Ils se sont rencontrés au milieu de l'Atlantique, en dansant le tango dans le salon d'un paquebot de luxe, destination Buenos Aires. Elle, richissime épouse d'un richissime compositeur, lui, danseur professionnel, gigolo, cambrioleur et escroc sans scrupules, vivant de son charme et de la naïveté des femmes fortunées. Elle aurait dû être la proie et lui le prédateur mais les choses entre eux deux seront bien plus complexes - un pas de deux brillant, dangereux, passionné, ambigu, entamé sous le regard complice d'un époux que la jalousie n'étouffe guère.
Un pas de deux en trois mouvements. le premier se termine en 1928 dans les bas-fonds de la capitale argentine, au terme d'une folle nuit dont Armando de Troeye tirera son chef d'oeuvre,
le Tango de la Vieille Garde, hommage à une danse originelle qui ne se danse déjà presque plus. le dernier s'esquisse presque quarante ans plus tard, lors d'un tournoi d'échecs en Italie où les deux amants se retrouvent par hasard, déjà vieux, égarés dans un temps qui ne leur ressemble plus. Entre ces deux rencontres, à la veille de la Seconde Guerre Mondiale, une mission d'espionnage bancale aux conséquences imprévisibles.
Entrelaçant les époques en écho les unes des autres,
Pérez-Reverte tisse son histoire avec un art consommé du suspense et un sens très romanesque du destin. Par ses incursions vers l'aventure (jeux dangereux, cambriole et espionnage), par la puissance de ces deux personnages que tout attire et tout oppose, qui s'offrent en se dissimulant, qui ne cessent de se manipuler chacun à sa manière, l'histoire d'amour frôle le thriller psychologique et est aussi puissante que passionnante. Libre, forte, sensuelle, superbement amorale et d'une classe exquise, sachant cacher ses troubles sous des atours impérieux, Mecha est une femme comme on aimerait en croiser plus souvent. Charmeur, vénal, malhonnête et se fichant pas mal des sentiments des femmes qu'il utilise, Max est au fond moins mauvais garçon que sa carrière ne le laisserait entendre, un garçon né dans la misère, résolu à utiliser toutes les armes que la chance lui a offertes pour forcer sa place dans le monde brillant, sans coeur, qui l'écrasait autrefois. Pas de pitié en lui pour les riches, mais pas de méchanceté, pas de hargne, pas même de véritable amertume - et c'est sans doute ce qui lui permet de se couler si bien dans le moule doré qu'il s'est forgé.

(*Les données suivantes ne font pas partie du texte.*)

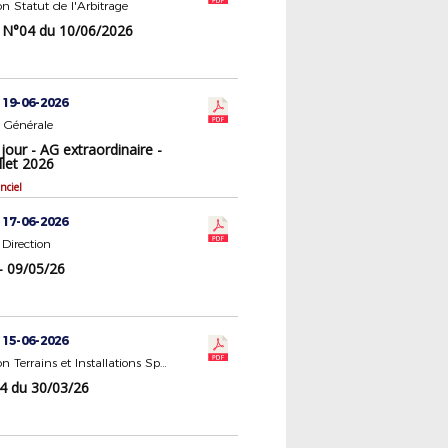
 Statut de l'Arbitrage
N°04 du 10/06/2026
 19-06-2026
 Générale
jour - AG extraordinaire -
llet 2026
nciel
 17-06-2026
Direction
- 09/05/26
 15-06-2026
Commission Terrains et Installations Sportives
4 du 30/03/26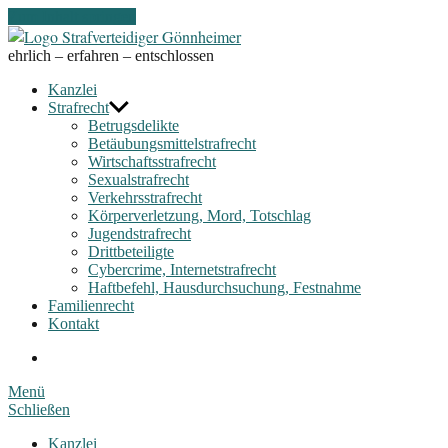
Zum Inhalt springen
Strafverteidiger
Gönnheimer
ehrlich – erfahren – entschlossen
Kanzlei
Strafrecht
Betrugsdelikte
Betäubungsmittelstrafrecht
Wirtschaftsstrafrecht
Sexualstrafrecht
Verkehrsstrafrecht
Körperverletzung, Mord, Totschlag
Jugendstrafrecht
Drittbeteiligte
Cybercrime, Internetstrafrecht
Haftbefehl, Hausdurchsuchung, Festnahme
Familienrecht
Kontakt
fon
hotline
Menü
Schließen
Kanzlei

La dimension sociale qui sous-tend (qui permet et qui gâche) les rapports de ces deux-là, est un des éléments les plus intéressants de l'histoire, d'autant plus habile et efficace qu'aucun engagement ne s'y attache. Ni, ostensiblement, de la part de l'auteur, ni de la part des personnages eux-mêmes, qui se contentent de vivre une réalité sur laquelle ils ne prétendent exercer aucune influence.
Une réalité, hélas, sur le point de disparaître. le monde des casinos et des paquebots de luxe, des tangos, des robes de soie et des colliers de perles, le monde de l'élégance racée et du détail parfait, monde futile, égoïste, fascinant, auquel ils appartiennent tous deux jusqu'à la moelle et que la guerre va balayer. Aussi intéressante soit-elle, l'histoire d'amour n'est au fond que le symbole le plus fort de ce temps perdu dont la nostalgie s'impose, dévorante, jusqu'aux dernières pages. Née sous l'étoile d'une danse tombée dans l'oubli, ce vieux tango des bouges de Buenos Aires, elle est la jeunesse, la passion, la vigueur qu'on découvre un jour derrière soi, déjà lointaine, en surprenant dans un miroir ce visage qui ne nous ressemble plus.
Un roman superbe, mélancolique, riche et captivant, parmi les plus réussis de cet auteur qui m'a déçue parfois mais que j'aime tant, toujours, pour son habileté à mêler la nuance au suspense, la tristesse à la vigueur et la force du réel aux puissances de l'imagination.